* _SELECTED PASSAGE_
=== Section Start ===

Tuesday, November 10, 2009

Abutilon vitifolium album

Abutilon vitifolium album | Vine-leaved Abutilon, Indian Mallow

Beautiful white flowers borne in profusion grace this tall, fast-growing shrub from Chile. Abutilon vitifolium album is a vigorous shrub growing to about 3.5cm tall. It bears white flowers (sometimes pink-tinged when young) in spring, whereas the species Abutilon vitifolium usually has lavender flowers. In warmer climates, this plant prefers dry shade, so I grow it under the protective canopy of a large tree. 

Warning: the stems are covered with tiny bristly fibers that can be a source of irritation to skin and eyes. Handle with care, especially while pruning. Avoid pruning in windy weather the fibers are easily blown.

=== Section End ===

* _RECORDS PROVIDED_
=== Section Start ===

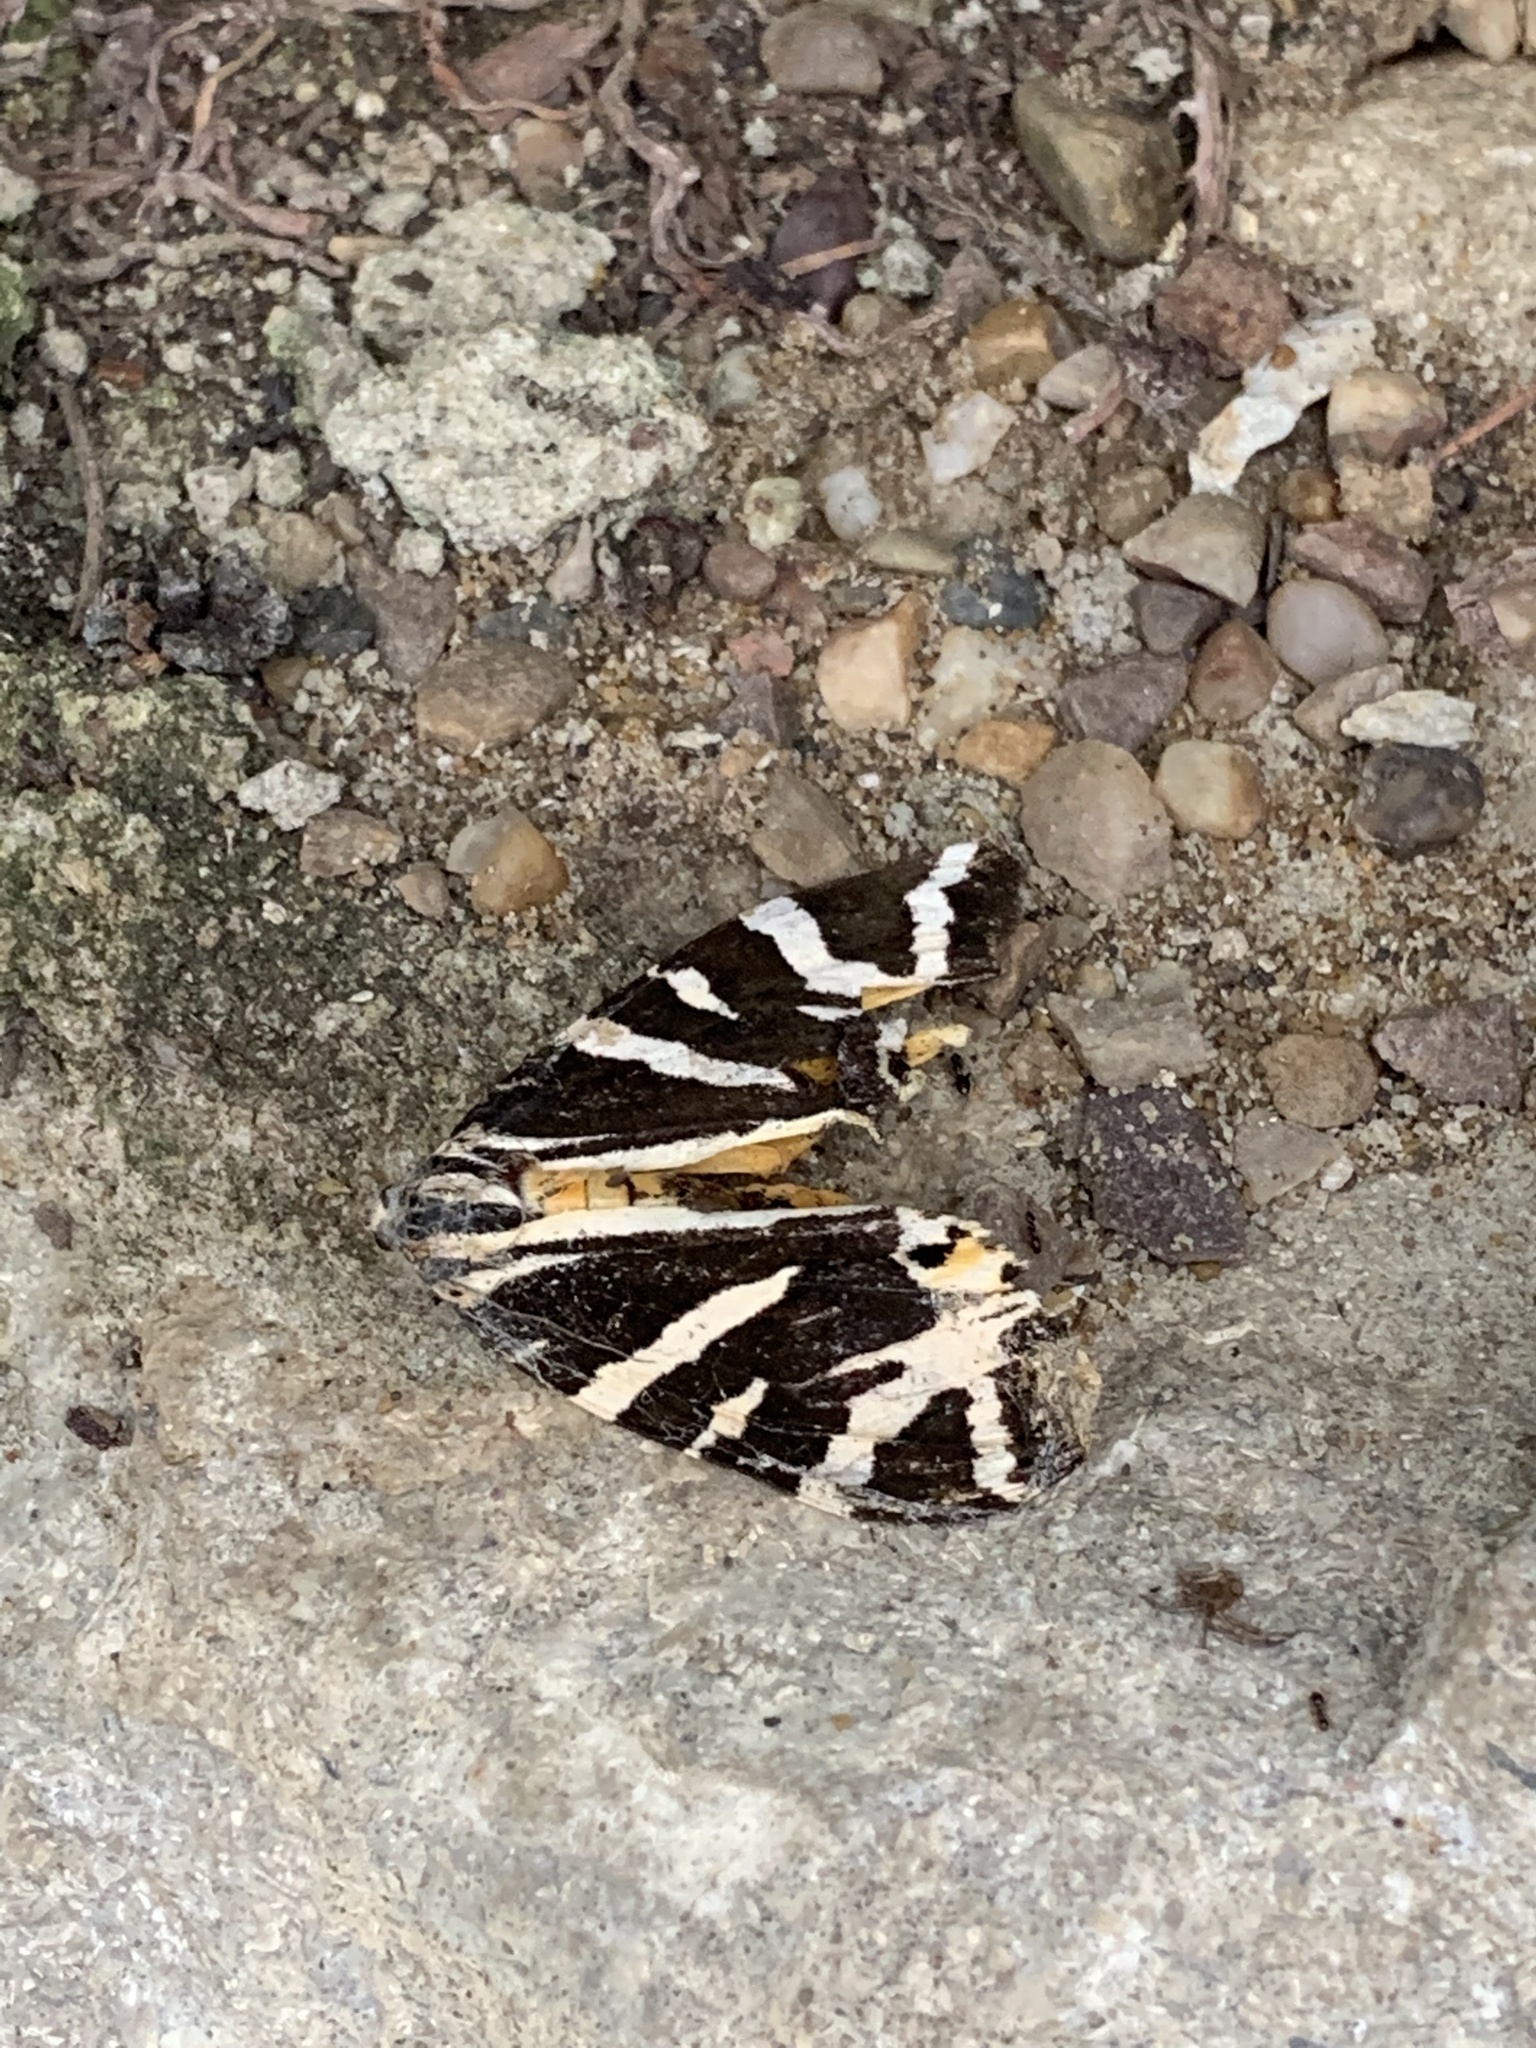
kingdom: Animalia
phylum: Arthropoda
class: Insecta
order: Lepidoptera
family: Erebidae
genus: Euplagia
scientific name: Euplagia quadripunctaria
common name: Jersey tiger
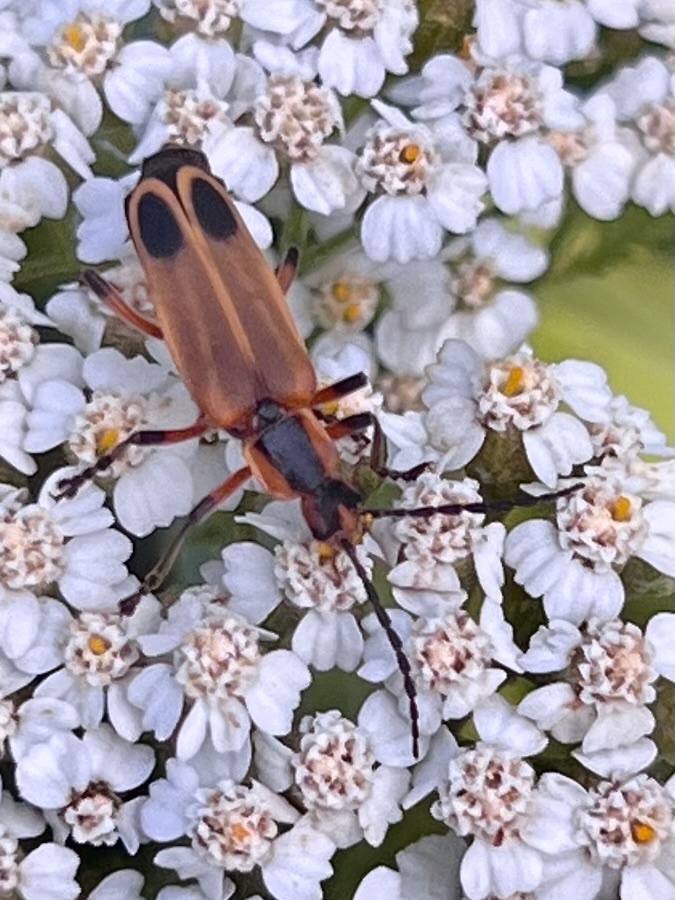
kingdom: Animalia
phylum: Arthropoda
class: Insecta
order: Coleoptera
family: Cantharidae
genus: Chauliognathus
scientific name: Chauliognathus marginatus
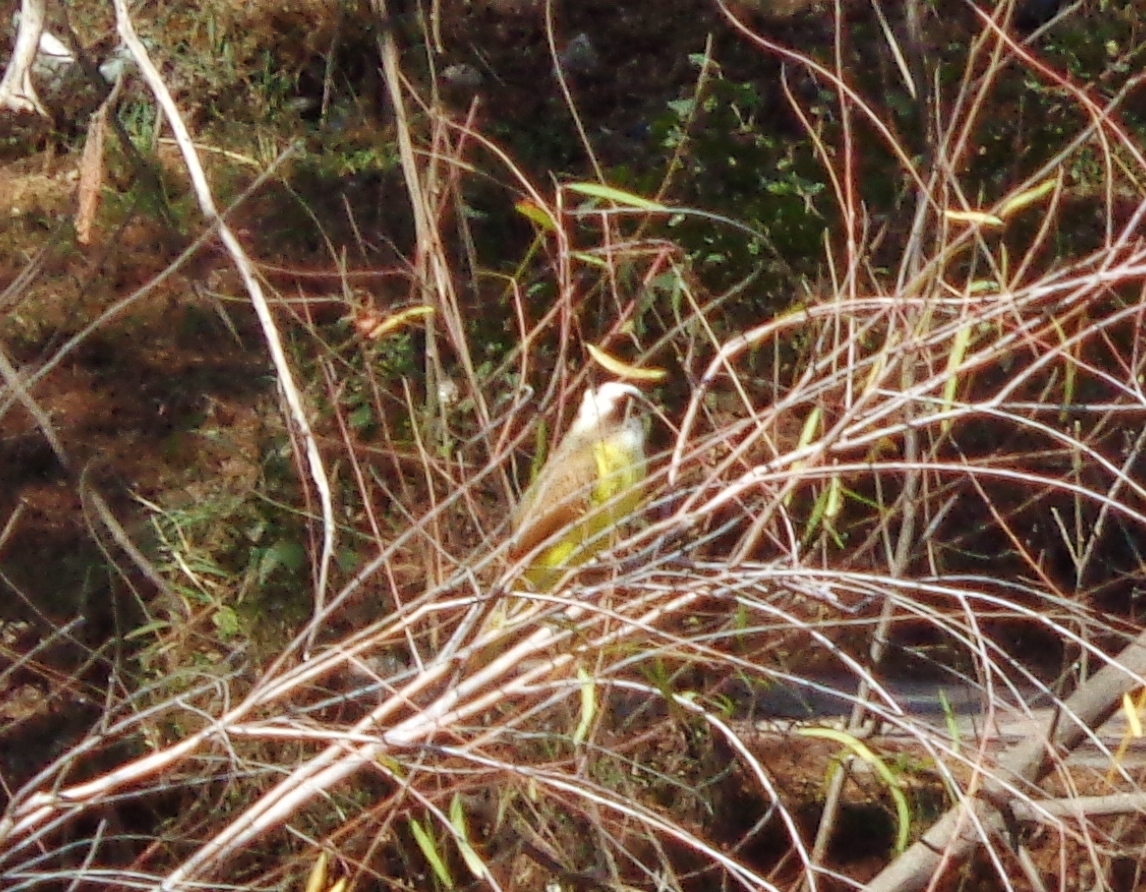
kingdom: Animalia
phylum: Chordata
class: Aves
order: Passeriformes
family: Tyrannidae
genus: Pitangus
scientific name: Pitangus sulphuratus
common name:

=== Section End ===

* _WORK REQUEST_
Reproduce the stretch of the abutilon text from "Abutilon vitifolium album |" through "a large tree.". The rows have nothing to do with this.

* _EXERCISE RESPONSE_
Abutilon vitifolium album | Vine-leaved Abutilon, Indian Mallow

Beautiful white flowers borne in profusion grace this tall, fast-growing shrub from Chile. Abutilon vitifolium album is a vigorous shrub growing to about 3.5cm tall. It bears white flowers (sometimes pink-tinged when young) in spring, whereas the species Abutilon vitifolium usually has lavender flowers. In warmer climates, this plant prefers dry shade, so I grow it under the protective canopy of a large tree.